To authorize an additonal account for use with the CLI, run firebase login:add
. You can view the list of authorized accounts with firebase login:list
.
To set the default account for a specific Firebase project directory, run firebase login:use
from within the directory and select the desired account. To check the default account for a directory, run firebase login:list
and the default account for the current context will be listed first.
To set the account for a specific command invocation, use the --account
flag with any command. For example firebase --account=user@domain.com deploy
. The specified account must have already been added to the Firebase CLI using firebase login:add
.
The Cloud Functions emulator is exposed through commands like emulators:start
, serve
and functions:shell
. Emulated Cloud Functions run as independent node
processes on your development machine which means they have their own credential discovery mechanism.
By default these node
processes are not able to discover credentials from firebase login
. In order to provide a better development experience, when you are logged in to the CLI through firebase login
we take the user credentials and construct a temporary credential that we pass into the emulator through GOOGLE_APPLICATION_CREDENTIALS
. We only do this if you have not already set the GOOGLE_APPLICATION_CREDENTIALS
environment variable yourself.
The CLI supports HTTP(S) proxies via environment variables. To use a proxy, set the HTTPS_PROXY
or HTTP_PROXY
value in your environment to the URL of your proxy (e.g. HTTP_PROXY=http://127.0.0.1:12345
).
The Firebase CLI requires a browser to complete authentication, but is fully compatible with CI and other headless environments.
Complete the following steps to run Firebase commands in a CI environment. Find detailed instructions for each step in Google Cloud's Getting started with authentication guide.
GOOGLE_APPLICATION_CREDENTIALS=/path/to/key.json
in your CI system when running Firebase commands.To disable access for the service account, find the service account for your project in the Google Cloud Console, and then either remove the key, or disable or delete the service account.

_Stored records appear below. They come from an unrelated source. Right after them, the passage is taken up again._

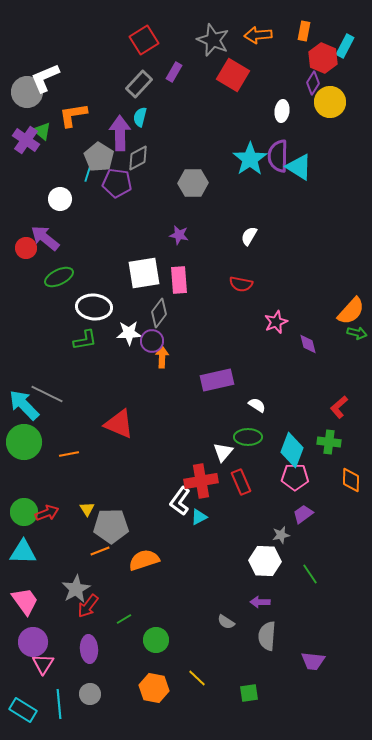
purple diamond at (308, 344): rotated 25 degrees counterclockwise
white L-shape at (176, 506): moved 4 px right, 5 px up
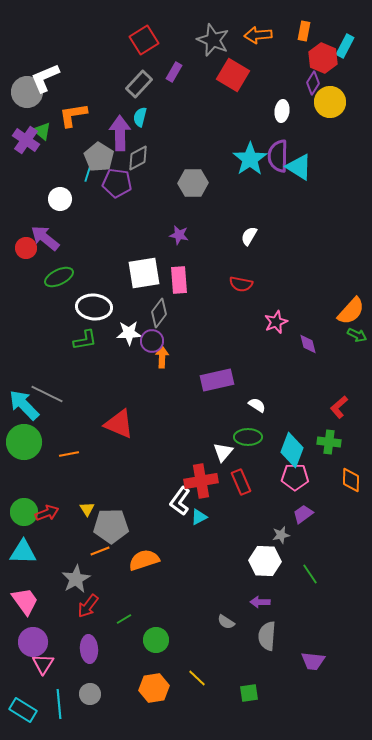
green arrow at (357, 333): moved 2 px down; rotated 12 degrees clockwise
gray star at (76, 589): moved 10 px up
orange hexagon at (154, 688): rotated 20 degrees counterclockwise
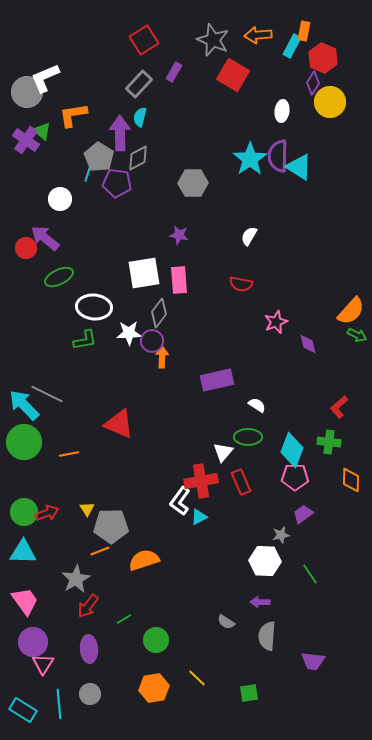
cyan rectangle at (345, 46): moved 53 px left
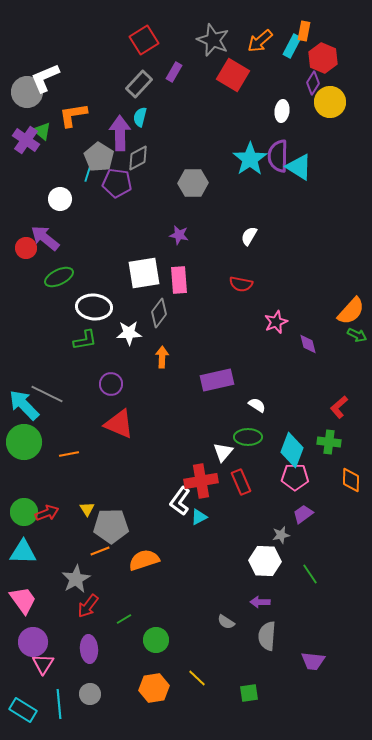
orange arrow at (258, 35): moved 2 px right, 6 px down; rotated 36 degrees counterclockwise
purple circle at (152, 341): moved 41 px left, 43 px down
pink trapezoid at (25, 601): moved 2 px left, 1 px up
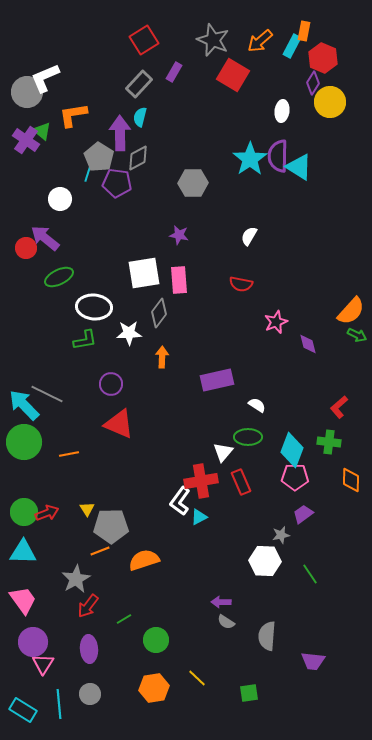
purple arrow at (260, 602): moved 39 px left
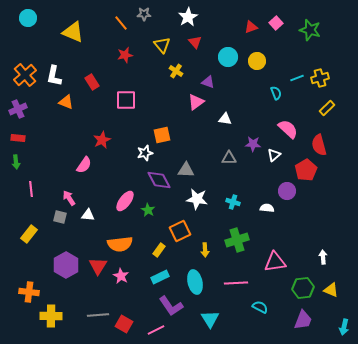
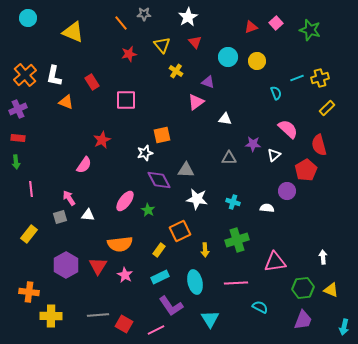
red star at (125, 55): moved 4 px right, 1 px up
gray square at (60, 217): rotated 32 degrees counterclockwise
pink star at (121, 276): moved 4 px right, 1 px up
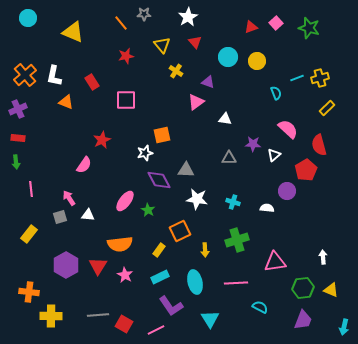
green star at (310, 30): moved 1 px left, 2 px up
red star at (129, 54): moved 3 px left, 2 px down
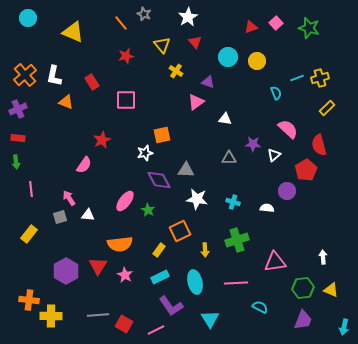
gray star at (144, 14): rotated 24 degrees clockwise
purple hexagon at (66, 265): moved 6 px down
orange cross at (29, 292): moved 8 px down
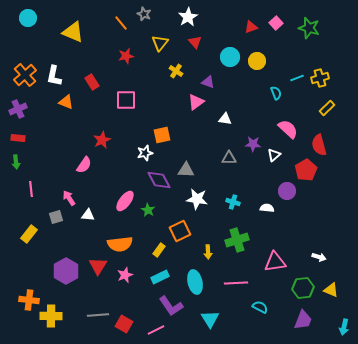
yellow triangle at (162, 45): moved 2 px left, 2 px up; rotated 18 degrees clockwise
cyan circle at (228, 57): moved 2 px right
gray square at (60, 217): moved 4 px left
yellow arrow at (205, 250): moved 3 px right, 2 px down
white arrow at (323, 257): moved 4 px left; rotated 112 degrees clockwise
pink star at (125, 275): rotated 21 degrees clockwise
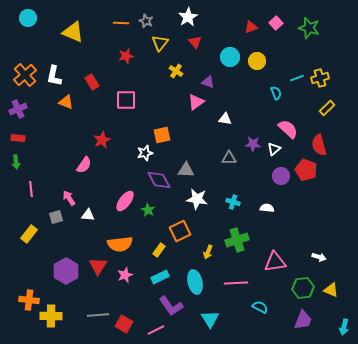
gray star at (144, 14): moved 2 px right, 7 px down
orange line at (121, 23): rotated 49 degrees counterclockwise
white triangle at (274, 155): moved 6 px up
red pentagon at (306, 170): rotated 20 degrees counterclockwise
purple circle at (287, 191): moved 6 px left, 15 px up
yellow arrow at (208, 252): rotated 24 degrees clockwise
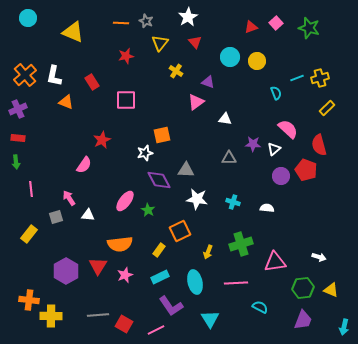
green cross at (237, 240): moved 4 px right, 4 px down
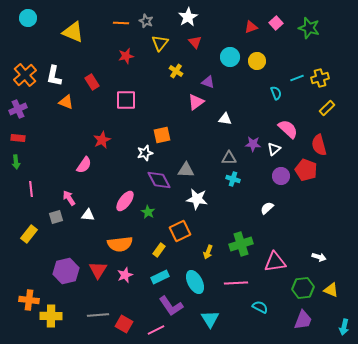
cyan cross at (233, 202): moved 23 px up
white semicircle at (267, 208): rotated 48 degrees counterclockwise
green star at (148, 210): moved 2 px down
red triangle at (98, 266): moved 4 px down
purple hexagon at (66, 271): rotated 15 degrees clockwise
cyan ellipse at (195, 282): rotated 15 degrees counterclockwise
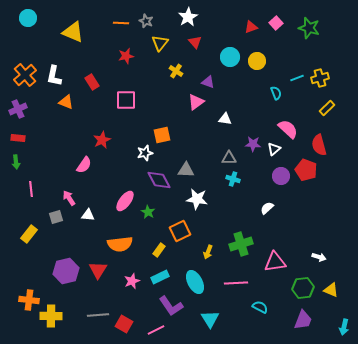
pink star at (125, 275): moved 7 px right, 6 px down
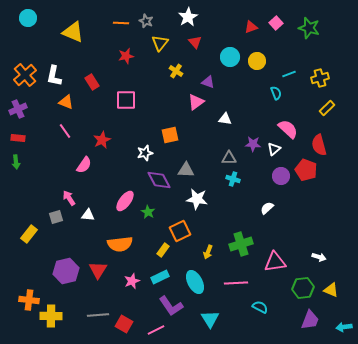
cyan line at (297, 78): moved 8 px left, 4 px up
orange square at (162, 135): moved 8 px right
pink line at (31, 189): moved 34 px right, 58 px up; rotated 28 degrees counterclockwise
yellow rectangle at (159, 250): moved 4 px right
purple trapezoid at (303, 320): moved 7 px right
cyan arrow at (344, 327): rotated 70 degrees clockwise
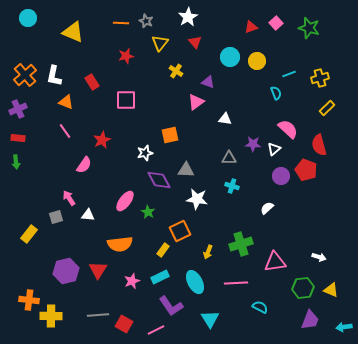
cyan cross at (233, 179): moved 1 px left, 7 px down
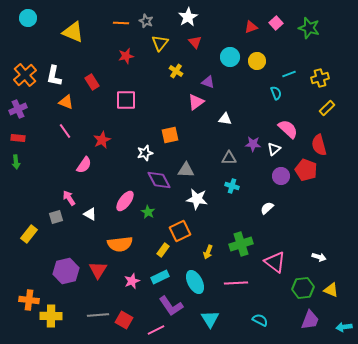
white triangle at (88, 215): moved 2 px right, 1 px up; rotated 24 degrees clockwise
pink triangle at (275, 262): rotated 45 degrees clockwise
cyan semicircle at (260, 307): moved 13 px down
red square at (124, 324): moved 4 px up
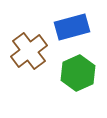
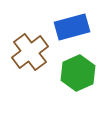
brown cross: moved 1 px right, 1 px down
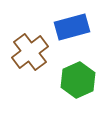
green hexagon: moved 7 px down
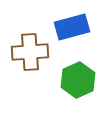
brown cross: rotated 33 degrees clockwise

The Firebase CLI can also be used programmatically as a standard Node module. Each command is exposed as a function that takes positional arguments followed by an options object and returns a Promise.
So if we run this command at our command line:
$ firebase --project="foo" apps:list ANDROID
That translates to the following in Node:
const client = require("firebase-tools"); client.apps .list("ANDROID", { project: "foo" }) .then((data) => { // ... }) .catch((err) => { // ... });
The options object must be the very last argument and any unspecified positional argument will get the default value of ""
. The following two invocations are equivalent:
const client = require("firebase-tools"); // #1 - No arguments or options, defaults will be inferred client.apps.list(); // #2 - Explicitly provide "" for all arguments and {} for options client.apps.list("", {});
Note: when used in a limited environment like Cloud Functions, not all firebase-tools
commands will work programatically because they require access to a local filesystem.